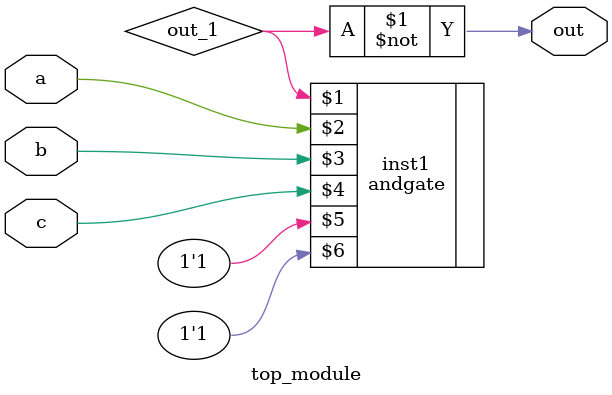
<source format=v>
module top_module (input a, input b, input c, output out);//

    wire out_1;
    andgate inst1 ( out_1, a, b, c, 1'b1, 1'b1 );
	assign out = ~out_1;
endmodule

</source>
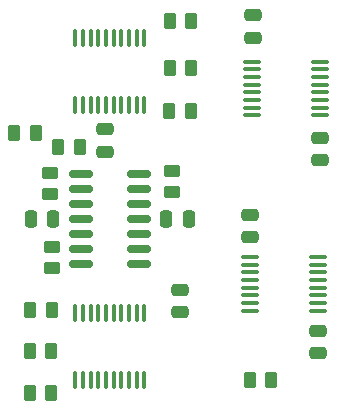
<source format=gbr>
%TF.GenerationSoftware,KiCad,Pcbnew,7.0.7*%
%TF.CreationDate,2024-06-06T22:47:17-06:00*%
%TF.ProjectId,VoiceBoardR2,566f6963-6542-46f6-9172-6452322e6b69,rev?*%
%TF.SameCoordinates,Original*%
%TF.FileFunction,Paste,Bot*%
%TF.FilePolarity,Positive*%
%FSLAX46Y46*%
G04 Gerber Fmt 4.6, Leading zero omitted, Abs format (unit mm)*
G04 Created by KiCad (PCBNEW 7.0.7) date 2024-06-06 22:47:17*
%MOMM*%
%LPD*%
G01*
G04 APERTURE LIST*
G04 Aperture macros list*
%AMRoundRect*
0 Rectangle with rounded corners*
0 $1 Rounding radius*
0 $2 $3 $4 $5 $6 $7 $8 $9 X,Y pos of 4 corners*
0 Add a 4 corners polygon primitive as box body*
4,1,4,$2,$3,$4,$5,$6,$7,$8,$9,$2,$3,0*
0 Add four circle primitives for the rounded corners*
1,1,$1+$1,$2,$3*
1,1,$1+$1,$4,$5*
1,1,$1+$1,$6,$7*
1,1,$1+$1,$8,$9*
0 Add four rect primitives between the rounded corners*
20,1,$1+$1,$2,$3,$4,$5,0*
20,1,$1+$1,$4,$5,$6,$7,0*
20,1,$1+$1,$6,$7,$8,$9,0*
20,1,$1+$1,$8,$9,$2,$3,0*%
G04 Aperture macros list end*
%ADD10RoundRect,0.250000X-0.262500X-0.450000X0.262500X-0.450000X0.262500X0.450000X-0.262500X0.450000X0*%
%ADD11RoundRect,0.250000X0.475000X-0.250000X0.475000X0.250000X-0.475000X0.250000X-0.475000X-0.250000X0*%
%ADD12RoundRect,0.250000X0.450000X-0.262500X0.450000X0.262500X-0.450000X0.262500X-0.450000X-0.262500X0*%
%ADD13RoundRect,0.250000X-0.475000X0.250000X-0.475000X-0.250000X0.475000X-0.250000X0.475000X0.250000X0*%
%ADD14RoundRect,0.250000X-0.250000X-0.475000X0.250000X-0.475000X0.250000X0.475000X-0.250000X0.475000X0*%
%ADD15RoundRect,0.250000X0.262500X0.450000X-0.262500X0.450000X-0.262500X-0.450000X0.262500X-0.450000X0*%
%ADD16RoundRect,0.100000X0.100000X-0.637500X0.100000X0.637500X-0.100000X0.637500X-0.100000X-0.637500X0*%
%ADD17RoundRect,0.250000X0.250000X0.475000X-0.250000X0.475000X-0.250000X-0.475000X0.250000X-0.475000X0*%
%ADD18RoundRect,0.100000X-0.100000X0.637500X-0.100000X-0.637500X0.100000X-0.637500X0.100000X0.637500X0*%
%ADD19RoundRect,0.100000X0.637500X0.100000X-0.637500X0.100000X-0.637500X-0.100000X0.637500X-0.100000X0*%
%ADD20RoundRect,0.150000X-0.825000X-0.150000X0.825000X-0.150000X0.825000X0.150000X-0.825000X0.150000X0*%
%ADD21RoundRect,0.250000X-0.450000X0.262500X-0.450000X-0.262500X0.450000X-0.262500X0.450000X0.262500X0*%
G04 APERTURE END LIST*
D10*
%TO.C,R230*%
X59380000Y-11792500D03*
X61205000Y-11792500D03*
%TD*%
D11*
%TO.C,C102*%
X66400000Y-9247500D03*
X66400000Y-7347500D03*
%TD*%
D10*
%TO.C,R242*%
X66175000Y-38187500D03*
X68000000Y-38187500D03*
%TD*%
%TO.C,R228*%
X59360000Y-15452500D03*
X61185000Y-15452500D03*
%TD*%
D12*
%TO.C,R233*%
X59592500Y-22305000D03*
X59592500Y-20480000D03*
%TD*%
D11*
%TO.C,C218*%
X53892500Y-18902500D03*
X53892500Y-17002500D03*
%TD*%
D13*
%TO.C,C103*%
X71900000Y-34047499D03*
X71900000Y-35947499D03*
%TD*%
D14*
%TO.C,C215*%
X47602500Y-24552500D03*
X49502500Y-24552500D03*
%TD*%
D11*
%TO.C,C104*%
X66150000Y-26147500D03*
X66150000Y-24247500D03*
%TD*%
D13*
%TO.C,C217*%
X60292500Y-30572500D03*
X60292500Y-32472500D03*
%TD*%
D15*
%TO.C,R238*%
X49375000Y-35787500D03*
X47550000Y-35787500D03*
%TD*%
%TO.C,R239*%
X49405000Y-32322500D03*
X47580000Y-32322500D03*
%TD*%
D12*
%TO.C,R240*%
X49287500Y-22475000D03*
X49287500Y-20650000D03*
%TD*%
D13*
%TO.C,C101*%
X72100000Y-17697500D03*
X72100000Y-19597500D03*
%TD*%
D16*
%TO.C,U205*%
X57237500Y-38235000D03*
X56587500Y-38235000D03*
X55937500Y-38235000D03*
X55287500Y-38235000D03*
X54637500Y-38235000D03*
X53987500Y-38235000D03*
X53337500Y-38235000D03*
X52687500Y-38235000D03*
X52037500Y-38235000D03*
X51387500Y-38235000D03*
X51387500Y-32510000D03*
X52037500Y-32510000D03*
X52687500Y-32510000D03*
X53337500Y-32510000D03*
X53987500Y-32510000D03*
X54637500Y-32510000D03*
X55287500Y-32510000D03*
X55937500Y-32510000D03*
X56587500Y-32510000D03*
X57237500Y-32510000D03*
%TD*%
D10*
%TO.C,R231*%
X46210000Y-17322500D03*
X48035000Y-17322500D03*
%TD*%
D17*
%TO.C,C216*%
X60982500Y-24572500D03*
X59082500Y-24572500D03*
%TD*%
D15*
%TO.C,R237*%
X49375000Y-39312500D03*
X47550000Y-39312500D03*
%TD*%
D18*
%TO.C,U203*%
X51387500Y-9250001D03*
X52037500Y-9250001D03*
X52687500Y-9250001D03*
X53337500Y-9250001D03*
X53987500Y-9250001D03*
X54637500Y-9250001D03*
X55287500Y-9250001D03*
X55937500Y-9250001D03*
X56587500Y-9250001D03*
X57237500Y-9250001D03*
X57237500Y-14975001D03*
X56587500Y-14975001D03*
X55937500Y-14975001D03*
X55287500Y-14975001D03*
X54637500Y-14975001D03*
X53987500Y-14975001D03*
X53337500Y-14975001D03*
X52687500Y-14975001D03*
X52037500Y-14975001D03*
X51387500Y-14975001D03*
%TD*%
D19*
%TO.C,U102*%
X72112500Y-11272500D03*
X72112500Y-11922500D03*
X72112500Y-12572500D03*
X72112500Y-13222500D03*
X72112500Y-13872500D03*
X72112500Y-14522500D03*
X72112500Y-15172500D03*
X72112500Y-15822500D03*
X66387500Y-15822500D03*
X66387500Y-15172500D03*
X66387500Y-14522500D03*
X66387500Y-13872500D03*
X66387500Y-13222500D03*
X66387500Y-12572500D03*
X66387500Y-11922500D03*
X66387500Y-11272500D03*
%TD*%
D10*
%TO.C,R229*%
X59380000Y-7862500D03*
X61205000Y-7862500D03*
%TD*%
%TO.C,R241*%
X49960000Y-18462500D03*
X51785000Y-18462500D03*
%TD*%
D20*
%TO.C,U204*%
X51837500Y-28372500D03*
X51837500Y-27102500D03*
X51837500Y-25832500D03*
X51837500Y-24562500D03*
X51837500Y-23292500D03*
X51837500Y-22022500D03*
X51837500Y-20752500D03*
X56787500Y-20752500D03*
X56787500Y-22022500D03*
X56787500Y-23292500D03*
X56787500Y-24562500D03*
X56787500Y-25832500D03*
X56787500Y-27102500D03*
X56787500Y-28372500D03*
%TD*%
D21*
%TO.C,R232*%
X49387500Y-26950000D03*
X49387500Y-28775000D03*
%TD*%
D19*
%TO.C,U101*%
X71900000Y-27797500D03*
X71900000Y-28447500D03*
X71900000Y-29097500D03*
X71900000Y-29747500D03*
X71900000Y-30397500D03*
X71900000Y-31047500D03*
X71900000Y-31697500D03*
X71900000Y-32347500D03*
X66175000Y-32347500D03*
X66175000Y-31697500D03*
X66175000Y-31047500D03*
X66175000Y-30397500D03*
X66175000Y-29747500D03*
X66175000Y-29097500D03*
X66175000Y-28447500D03*
X66175000Y-27797500D03*
%TD*%
M02*

</source>
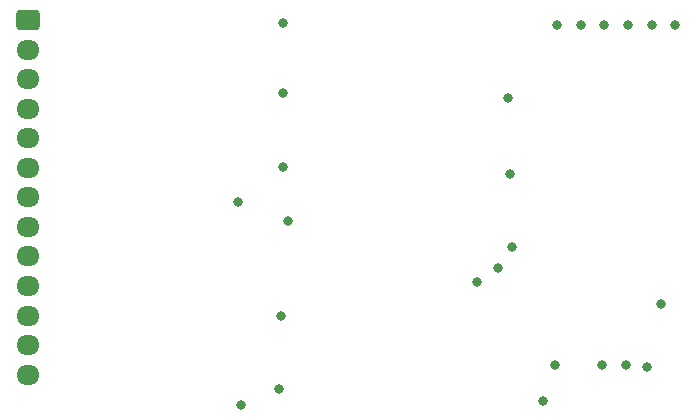
<source format=gbr>
%TF.GenerationSoftware,KiCad,Pcbnew,6.0.5*%
%TF.CreationDate,2022-06-29T09:43:05+02:00*%
%TF.ProjectId,Flux_BMS,466c7578-5f42-44d5-932e-6b696361645f,rev?*%
%TF.SameCoordinates,Original*%
%TF.FileFunction,Copper,L2,Inr*%
%TF.FilePolarity,Positive*%
%FSLAX46Y46*%
G04 Gerber Fmt 4.6, Leading zero omitted, Abs format (unit mm)*
G04 Created by KiCad (PCBNEW 6.0.5) date 2022-06-29 09:43:05*
%MOMM*%
%LPD*%
G01*
G04 APERTURE LIST*
G04 Aperture macros list*
%AMRoundRect*
0 Rectangle with rounded corners*
0 $1 Rounding radius*
0 $2 $3 $4 $5 $6 $7 $8 $9 X,Y pos of 4 corners*
0 Add a 4 corners polygon primitive as box body*
4,1,4,$2,$3,$4,$5,$6,$7,$8,$9,$2,$3,0*
0 Add four circle primitives for the rounded corners*
1,1,$1+$1,$2,$3*
1,1,$1+$1,$4,$5*
1,1,$1+$1,$6,$7*
1,1,$1+$1,$8,$9*
0 Add four rect primitives between the rounded corners*
20,1,$1+$1,$2,$3,$4,$5,0*
20,1,$1+$1,$4,$5,$6,$7,0*
20,1,$1+$1,$6,$7,$8,$9,0*
20,1,$1+$1,$8,$9,$2,$3,0*%
G04 Aperture macros list end*
%TA.AperFunction,ComponentPad*%
%ADD10RoundRect,0.250000X-0.725000X0.600000X-0.725000X-0.600000X0.725000X-0.600000X0.725000X0.600000X0*%
%TD*%
%TA.AperFunction,ComponentPad*%
%ADD11O,1.950000X1.700000*%
%TD*%
%TA.AperFunction,ViaPad*%
%ADD12C,0.800000*%
%TD*%
G04 APERTURE END LIST*
D10*
%TO.N,/LTC6811/CELL+_12*%
%TO.C,J1*%
X79200000Y-55200000D03*
D11*
%TO.N,/LTC6811/CELL+_11*%
X79200000Y-57700000D03*
%TO.N,/LTC6811/CELL+_10*%
X79200000Y-60200000D03*
%TO.N,/LTC6811/CELL+_9*%
X79200000Y-62700000D03*
%TO.N,/LTC6811/CELL+_8*%
X79200000Y-65200000D03*
%TO.N,/LTC6811/CELL+_7*%
X79200000Y-67700000D03*
%TO.N,/LTC6811/CELL+_6*%
X79200000Y-70200000D03*
%TO.N,/LTC6811/CELL+_5*%
X79200000Y-72700000D03*
%TO.N,/LTC6811/CELL+_4*%
X79200000Y-75200000D03*
%TO.N,/LTC6811/CELL+_3*%
X79200000Y-77700000D03*
%TO.N,/LTC6811/CELL+_2*%
X79200000Y-80200000D03*
%TO.N,/LTC6811/CELL+_1*%
X79200000Y-82700000D03*
%TO.N,/LTC6811/CELL-_1*%
X79200000Y-85200000D03*
%TD*%
D12*
%TO.N,/LTC6811/SENSE+_10*%
X126000000Y-55600000D03*
X119800000Y-61800000D03*
%TO.N,/LTC6811/SENSE+_8*%
X130000000Y-55600000D03*
X120000000Y-68200000D03*
%TO.N,/LTC6811/SENSE+_7*%
X132000000Y-55600000D03*
X100800000Y-67600000D03*
%TO.N,/LTC6811/SENSE+_6*%
X120200000Y-74400000D03*
X134000000Y-55600000D03*
%TO.N,/LTC6811/SENSE+_5*%
X131600000Y-84600000D03*
X97000000Y-70600000D03*
%TO.N,/LTC6811/SENSE+_4*%
X117200000Y-77400000D03*
X129800000Y-84400000D03*
%TO.N,/LTC6811/SENSE+_11*%
X100800000Y-55400000D03*
X124000000Y-55600000D03*
%TO.N,/LTC6811/SENSE+_3*%
X127800000Y-84400000D03*
X100600000Y-80200000D03*
%TO.N,/LTC6811/SENSE+_1*%
X123800000Y-84400000D03*
X122800000Y-87400000D03*
X100400000Y-86400000D03*
%TO.N,/LTC6811/BALANCE_5*%
X101200000Y-72200000D03*
X119000000Y-76200000D03*
%TO.N,/LTC6811/BALANCE_1*%
X132800000Y-79200000D03*
X97200000Y-87800000D03*
%TO.N,/LTC6811/SENSE+_9*%
X128000000Y-55600000D03*
X100800000Y-61400000D03*
%TD*%
M02*

</source>
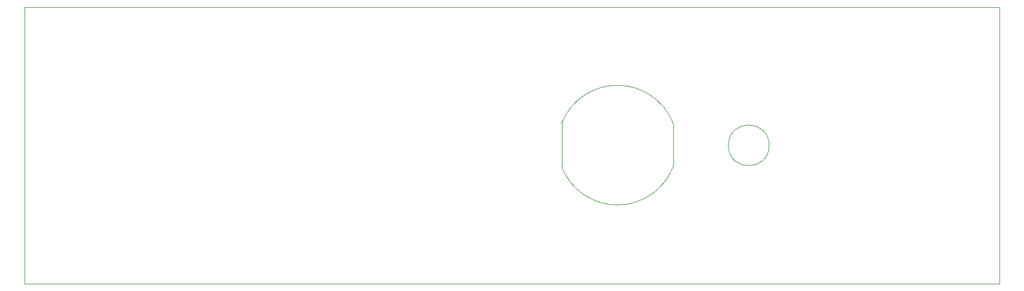
<source format=gbr>
%TF.GenerationSoftware,KiCad,Pcbnew,(5.1.6)-1*%
%TF.CreationDate,2025-05-28T07:42:34-04:00*%
%TF.ProjectId,mt32-pi-bay,6d743332-2d70-4692-9d62-61792e6b6963,rev?*%
%TF.SameCoordinates,Original*%
%TF.FileFunction,Profile,NP*%
%FSLAX46Y46*%
G04 Gerber Fmt 4.6, Leading zero omitted, Abs format (unit mm)*
G04 Created by KiCad (PCBNEW (5.1.6)-1) date 2025-05-28 07:42:34*
%MOMM*%
%LPD*%
G01*
G04 APERTURE LIST*
%TA.AperFunction,Profile*%
%ADD10C,0.050000*%
%TD*%
G04 APERTURE END LIST*
D10*
X154114500Y-96139000D02*
X154098366Y-89465192D01*
X171037626Y-96055622D02*
X171072551Y-89598500D01*
X171037626Y-96055622D02*
G75*
G02*
X154114500Y-96139000I-8477626J3218622D01*
G01*
X154098366Y-89465192D02*
G75*
G02*
X171072551Y-89598500I8461634J-3308308D01*
G01*
X185610500Y-92837000D02*
G75*
G03*
X185610500Y-92837000I-3100000J0D01*
G01*
X72517000Y-71818500D02*
X72517000Y-113919000D01*
X220599000Y-71818500D02*
X72517000Y-71818500D01*
X220599000Y-113919000D02*
X220599000Y-71818500D01*
X72517000Y-113919000D02*
X220599000Y-113919000D01*
M02*

</source>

» What is required
When you reach the line with "X60982500Y-24572500D03*" in the records above, start writing out lines exactly, and stop once the line with "X55937500Y-9250001D03*" has been written; include nothing else.

» Written answer
X60982500Y-24572500D03*
X59082500Y-24572500D03*
%TD*%
D15*
%TO.C,R237*%
X49375000Y-39312500D03*
X47550000Y-39312500D03*
%TD*%
D18*
%TO.C,U203*%
X51387500Y-9250001D03*
X52037500Y-9250001D03*
X52687500Y-9250001D03*
X53337500Y-9250001D03*
X53987500Y-9250001D03*
X54637500Y-9250001D03*
X55287500Y-9250001D03*
X55937500Y-9250001D03*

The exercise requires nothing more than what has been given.